* Directions
Give the records again in full, exactly as they appear, but without the pictures.

Start of Information provided

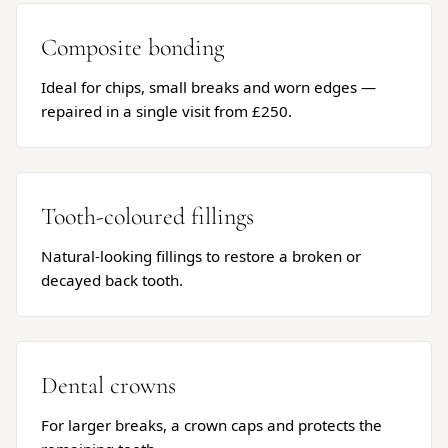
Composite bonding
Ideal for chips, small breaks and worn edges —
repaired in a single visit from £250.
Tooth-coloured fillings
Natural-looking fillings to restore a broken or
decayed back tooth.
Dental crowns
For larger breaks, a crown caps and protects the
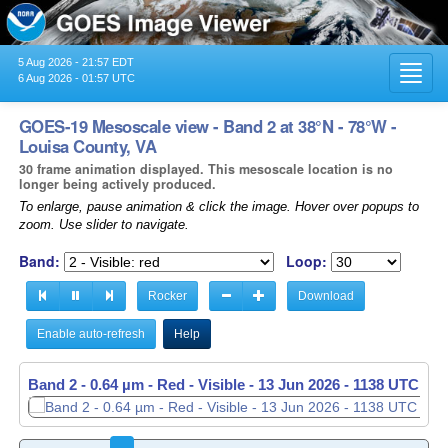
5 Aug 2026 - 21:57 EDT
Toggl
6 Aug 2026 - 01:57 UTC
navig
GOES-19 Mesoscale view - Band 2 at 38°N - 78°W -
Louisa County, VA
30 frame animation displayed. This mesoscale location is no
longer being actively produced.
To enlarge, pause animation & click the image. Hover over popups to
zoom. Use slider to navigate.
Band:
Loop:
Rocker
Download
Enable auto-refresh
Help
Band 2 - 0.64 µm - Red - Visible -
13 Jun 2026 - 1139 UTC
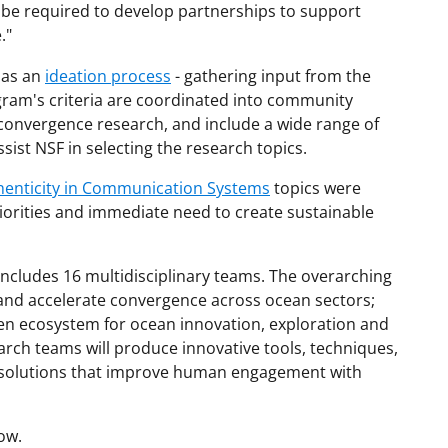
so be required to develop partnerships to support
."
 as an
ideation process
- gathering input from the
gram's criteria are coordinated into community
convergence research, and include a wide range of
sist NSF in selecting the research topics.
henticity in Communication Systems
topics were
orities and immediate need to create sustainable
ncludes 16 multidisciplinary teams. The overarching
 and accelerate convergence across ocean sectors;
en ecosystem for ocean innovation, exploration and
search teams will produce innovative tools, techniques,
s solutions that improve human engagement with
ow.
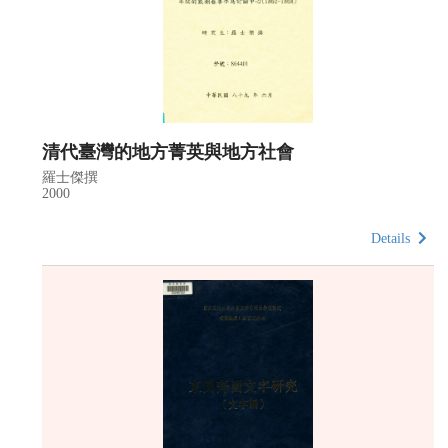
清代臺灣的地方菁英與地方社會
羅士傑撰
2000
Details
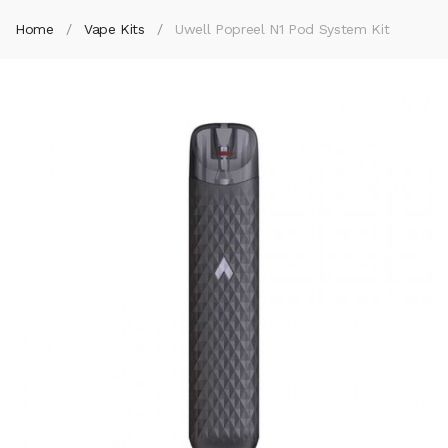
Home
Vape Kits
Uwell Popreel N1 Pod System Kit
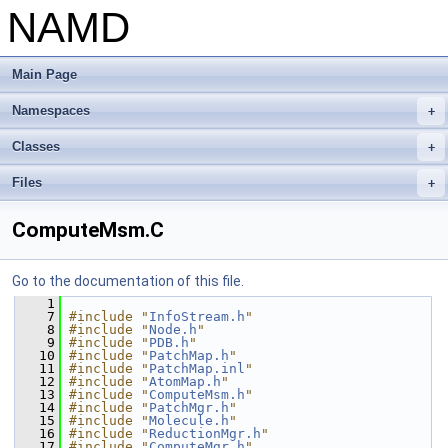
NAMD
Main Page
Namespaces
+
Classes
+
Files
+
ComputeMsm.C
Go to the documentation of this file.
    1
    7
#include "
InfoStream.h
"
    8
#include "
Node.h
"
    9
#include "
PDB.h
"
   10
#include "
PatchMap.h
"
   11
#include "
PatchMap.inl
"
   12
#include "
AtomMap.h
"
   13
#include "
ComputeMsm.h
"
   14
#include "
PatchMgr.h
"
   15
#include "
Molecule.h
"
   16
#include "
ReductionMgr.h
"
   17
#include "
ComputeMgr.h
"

End of Information provided

* Written solution
Composite bonding
Ideal for chips, small breaks and worn edges —
repaired in a single visit from £250.
Tooth-coloured fillings
Natural-looking fillings to restore a broken or
decayed back tooth.
Dental crowns
For larger breaks, a crown caps and protects the
5 Aug 2026 - 21:57 EDT
Toggl
6 Aug 2026 - 01:57 UTC
navig
GOES-19 Mesoscale view - Band 2 at 38°N - 78°W -
Louisa County, VA
30 frame animation displayed. This mesoscale location is no
longer being actively produced.
To enlarge, pause animation & click the image. Hover over popups to
zoom. Use slider to navigate.
Band:
Loop:
Rocker
Download
Enable auto-refresh
Help
Band 2 - 0.64 µm - Red - Visible -
13 Jun 2026 - 1139 UTC
so be required to develop partnerships to support
."
 as an
ideation process
- gathering input from the
gram's criteria are coordinated into community
convergence research, and include a wide range of
sist NSF in selecting the research topics.
henticity in Communication Systems
topics were
orities and immediate need to create sustainable
ncludes 16 multidisciplinary teams. The overarching
 and accelerate convergence across ocean sectors;
en ecosystem for ocean innovation, exploration and
search teams will produce innovative tools, techniques,
s solutions that improve human engagement with
ow.
清代臺灣的地方菁英與地方社會
羅士傑撰
2000
Details
Home
Vape Kits
Uwell Popreel N1 Pod System Kit
NAMD
Main Page
Namespaces
+
Classes
+
Files
+
ComputeMsm.C
Go to the documentation of this file.
    1
    7
#include "
InfoStream.h
"
    8
#include "
Node.h
"
    9
#include "
PDB.h
"
   10
#include "
PatchMap.h
"
   11
#include "
PatchMap.inl
"
   12
#include "
AtomMap.h
"
   13
#include "
ComputeMsm.h
"
   14
#include "
PatchMgr.h
"
   15
#include "
Molecule.h
"
   16
#include "
ReductionMgr.h
"
   17
#include "
ComputeMgr.h
"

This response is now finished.